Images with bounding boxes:
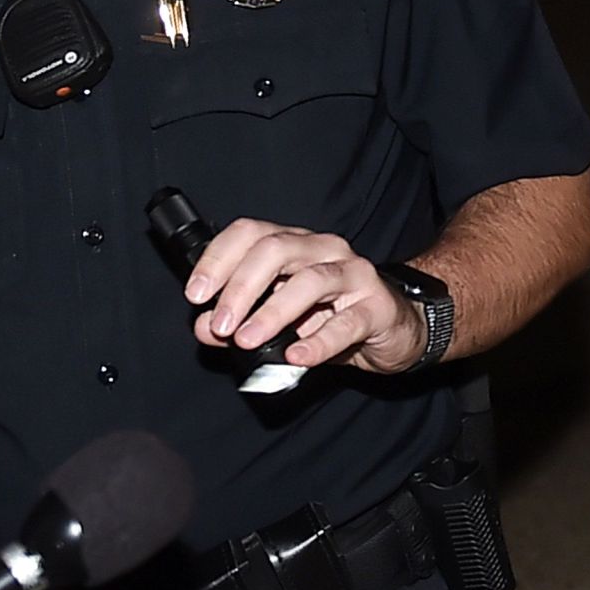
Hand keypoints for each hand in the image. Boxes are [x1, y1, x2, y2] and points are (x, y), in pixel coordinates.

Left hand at [183, 221, 428, 374]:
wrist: (393, 329)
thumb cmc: (333, 315)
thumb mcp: (280, 319)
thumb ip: (240, 320)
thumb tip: (205, 328)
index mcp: (294, 244)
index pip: (250, 233)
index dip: (217, 260)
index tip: (196, 295)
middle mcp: (323, 250)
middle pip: (275, 250)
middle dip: (240, 287)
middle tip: (220, 325)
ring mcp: (354, 274)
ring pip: (310, 281)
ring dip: (272, 312)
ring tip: (247, 340)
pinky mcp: (376, 306)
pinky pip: (346, 322)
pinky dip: (317, 341)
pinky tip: (296, 356)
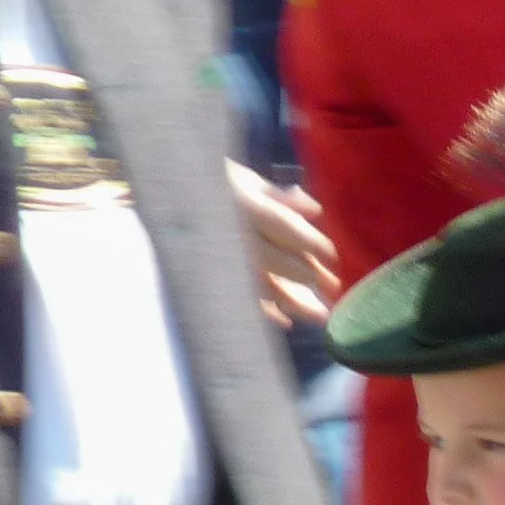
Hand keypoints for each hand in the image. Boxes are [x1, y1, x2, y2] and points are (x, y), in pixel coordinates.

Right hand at [227, 159, 340, 328]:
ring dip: (293, 302)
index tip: (333, 255)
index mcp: (241, 204)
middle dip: (308, 275)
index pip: (283, 224)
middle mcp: (231, 233)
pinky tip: (286, 322)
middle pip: (276, 259)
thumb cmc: (216, 188)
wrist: (170, 196)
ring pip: (261, 285)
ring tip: (321, 316)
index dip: (311, 242)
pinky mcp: (210, 277)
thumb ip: (280, 198)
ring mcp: (221, 259)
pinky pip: (239, 299)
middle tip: (334, 287)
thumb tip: (316, 211)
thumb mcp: (245, 182)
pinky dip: (263, 312)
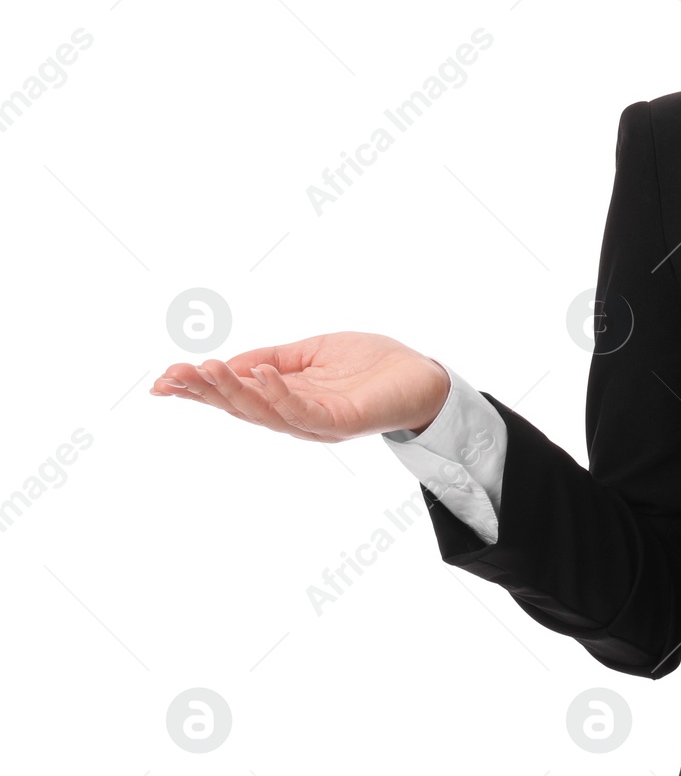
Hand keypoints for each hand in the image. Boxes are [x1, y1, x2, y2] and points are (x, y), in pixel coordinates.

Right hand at [148, 332, 450, 441]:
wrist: (424, 376)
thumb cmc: (372, 364)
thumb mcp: (313, 353)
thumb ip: (274, 360)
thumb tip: (228, 364)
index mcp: (285, 398)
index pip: (234, 396)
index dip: (198, 389)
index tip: (162, 380)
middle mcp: (294, 416)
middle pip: (240, 408)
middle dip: (204, 392)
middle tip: (171, 377)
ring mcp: (316, 422)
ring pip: (264, 412)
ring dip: (233, 392)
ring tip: (207, 370)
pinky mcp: (341, 421)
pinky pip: (303, 412)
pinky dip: (279, 395)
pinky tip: (261, 375)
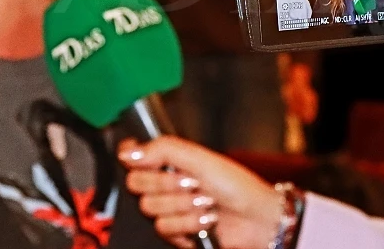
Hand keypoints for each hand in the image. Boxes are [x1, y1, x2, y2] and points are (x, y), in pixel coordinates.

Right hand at [119, 136, 280, 248]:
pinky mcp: (175, 233)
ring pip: (150, 209)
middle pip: (135, 184)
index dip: (131, 157)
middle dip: (166, 185)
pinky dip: (189, 224)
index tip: (144, 160)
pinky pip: (163, 229)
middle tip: (191, 183)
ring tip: (205, 202)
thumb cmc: (236, 185)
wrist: (255, 219)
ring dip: (183, 206)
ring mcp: (169, 208)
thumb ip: (164, 150)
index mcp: (169, 161)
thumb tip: (129, 152)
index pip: (131, 154)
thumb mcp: (200, 158)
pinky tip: (206, 220)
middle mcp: (164, 183)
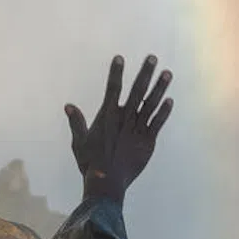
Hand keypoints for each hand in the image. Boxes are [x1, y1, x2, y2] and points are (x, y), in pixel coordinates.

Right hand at [65, 53, 172, 205]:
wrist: (106, 181)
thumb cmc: (90, 162)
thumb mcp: (79, 141)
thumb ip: (76, 122)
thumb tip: (68, 105)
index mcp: (107, 116)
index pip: (112, 89)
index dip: (116, 72)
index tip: (120, 57)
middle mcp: (123, 119)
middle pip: (137, 91)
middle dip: (145, 73)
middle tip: (152, 57)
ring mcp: (137, 129)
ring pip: (151, 104)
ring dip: (160, 88)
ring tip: (168, 73)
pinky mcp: (147, 142)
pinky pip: (157, 123)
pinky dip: (164, 111)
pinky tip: (170, 100)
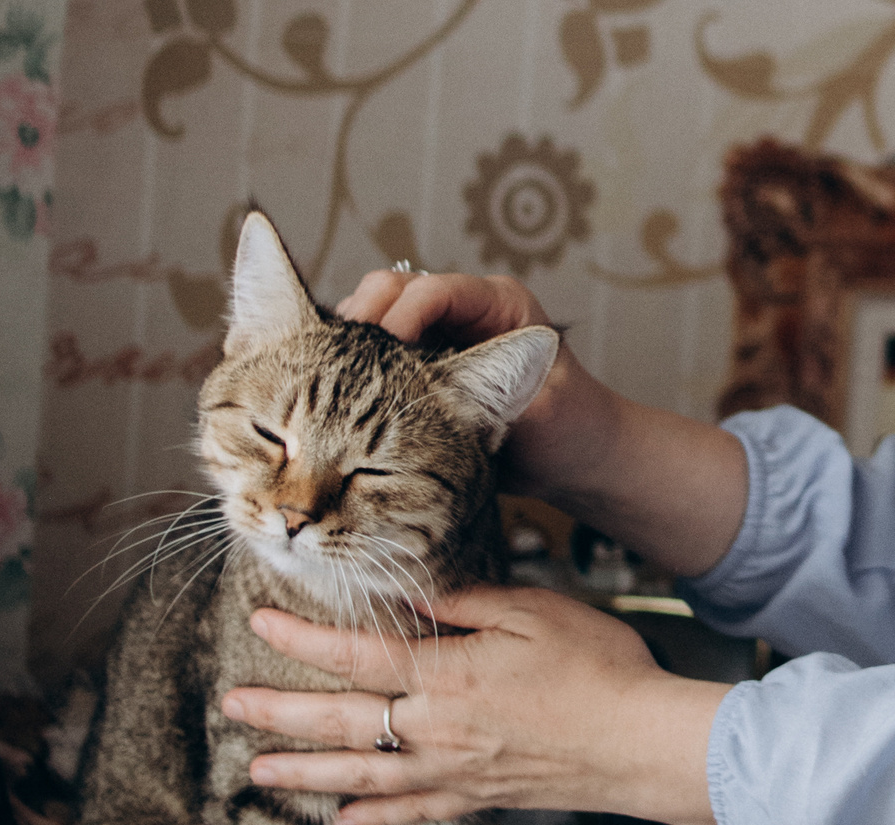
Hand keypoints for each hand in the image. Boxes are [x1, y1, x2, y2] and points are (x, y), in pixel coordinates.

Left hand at [220, 585, 728, 824]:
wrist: (645, 745)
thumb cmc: (601, 671)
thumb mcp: (534, 612)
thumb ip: (466, 603)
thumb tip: (413, 594)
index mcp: (448, 675)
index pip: (358, 654)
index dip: (304, 639)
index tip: (262, 622)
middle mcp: (439, 729)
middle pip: (342, 722)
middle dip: (280, 714)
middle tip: (232, 707)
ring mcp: (457, 771)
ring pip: (362, 776)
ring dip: (305, 774)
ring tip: (257, 772)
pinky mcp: (481, 798)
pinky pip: (413, 813)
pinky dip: (372, 819)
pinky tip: (341, 822)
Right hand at [336, 269, 749, 575]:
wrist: (573, 462)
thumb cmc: (572, 431)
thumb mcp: (546, 411)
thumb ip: (503, 391)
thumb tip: (462, 380)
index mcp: (497, 304)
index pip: (434, 291)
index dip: (402, 315)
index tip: (382, 349)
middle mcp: (460, 312)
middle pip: (388, 294)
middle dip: (359, 323)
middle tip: (332, 361)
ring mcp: (433, 337)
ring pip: (369, 320)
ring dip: (343, 344)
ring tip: (321, 377)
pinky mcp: (415, 369)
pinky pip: (367, 356)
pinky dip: (345, 369)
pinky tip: (329, 394)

# [INSTRUCTIONS TO FOLLOW]
Exact repeats of the lines from the first one in the data through the line containing "pinky dip: (263, 312)" make up the answer. Pictures do not.

# [COMPLETED EXERCISE]
Hand keypoints for each hand in the image. Boxes are [x1, y1, x2, y2] and points are (x, y), in pixel coordinates.

Left hand at [183, 221, 428, 374]:
wrist: (393, 329)
thumb cmc: (333, 315)
thumb mcp: (280, 319)
thumb ip: (240, 320)
thumb tip: (205, 328)
index mcp: (294, 244)
index pip: (250, 233)
index dip: (217, 260)
index tip: (196, 295)
middle mcp: (323, 250)
middle pip: (275, 250)
middle dip: (240, 287)
middle tip: (220, 325)
ring mcp: (354, 274)
ring pip: (310, 281)
ring dip: (272, 312)
ring tip: (247, 340)
pinky mcp: (376, 306)
pinky pip: (346, 322)
pinky dip: (317, 341)
pinky tip: (296, 356)
Hand keypoints for each hand in the image. Boxes are [x1, y1, x2, y2] and points are (x, y), in pixel coordinates.

Right hand at [227, 159, 340, 328]:
ring dip: (293, 302)
index tip: (333, 255)
index mcp: (241, 204)
middle dip: (308, 275)
index pip: (283, 224)
middle mcp: (231, 233)
pinky tip: (286, 322)
middle pip: (276, 259)
thumb cmc: (216, 188)
wrist: (170, 196)
ring pip: (261, 285)
ring tip: (321, 316)
index dip: (311, 242)
pinky mcp: (210, 277)
thumb ip: (280, 198)
ring mcp: (221, 259)
pinky pip: (239, 299)
middle tip: (334, 287)
thumb tip: (316, 211)
thumb mcp: (245, 182)
pinky dip: (263, 312)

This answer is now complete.